Count the lines in the items below that contain the string "What", and reply with only that number.

**SUPPLIED RECORDS**.
========================
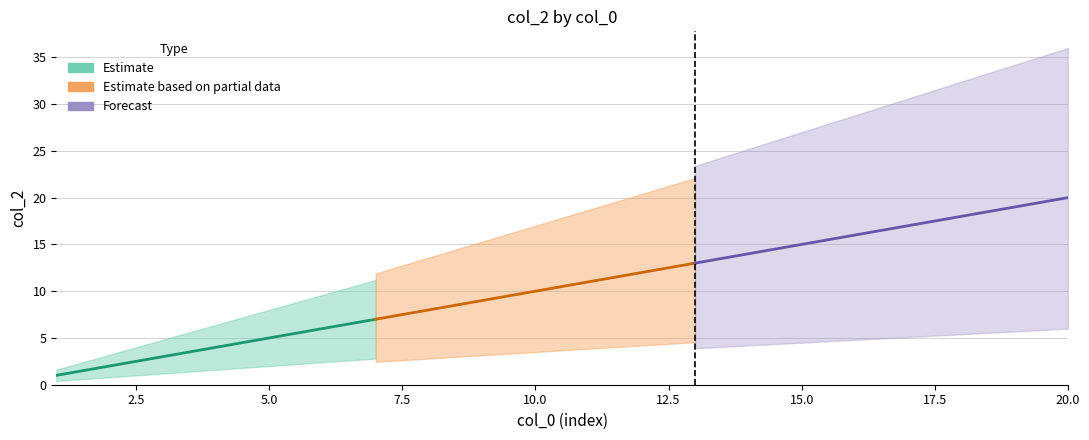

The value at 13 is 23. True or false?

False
========================
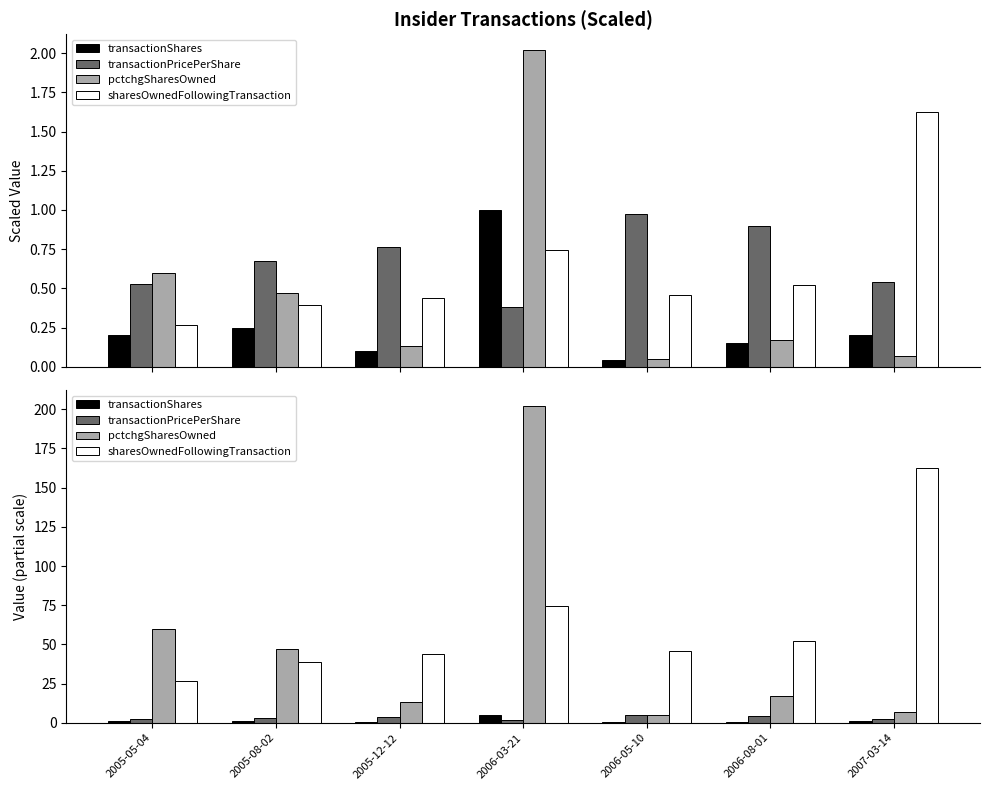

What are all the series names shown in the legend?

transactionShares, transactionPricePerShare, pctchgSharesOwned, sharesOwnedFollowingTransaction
========================
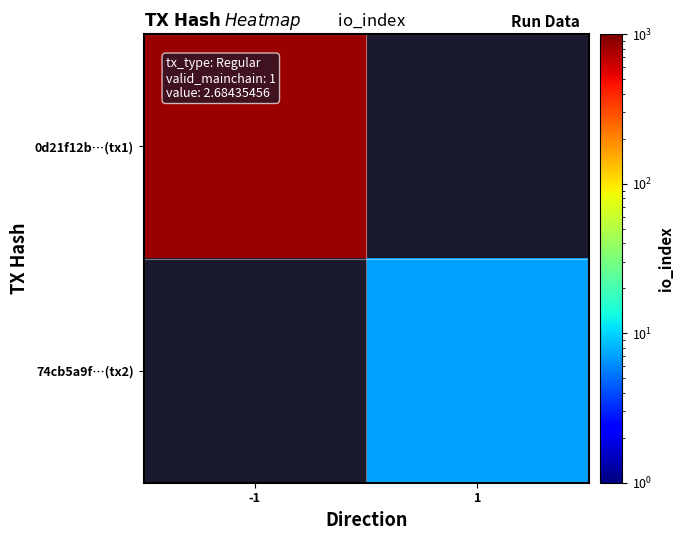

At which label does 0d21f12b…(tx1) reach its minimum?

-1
========================
**EXERCISE SOLUTION**.
1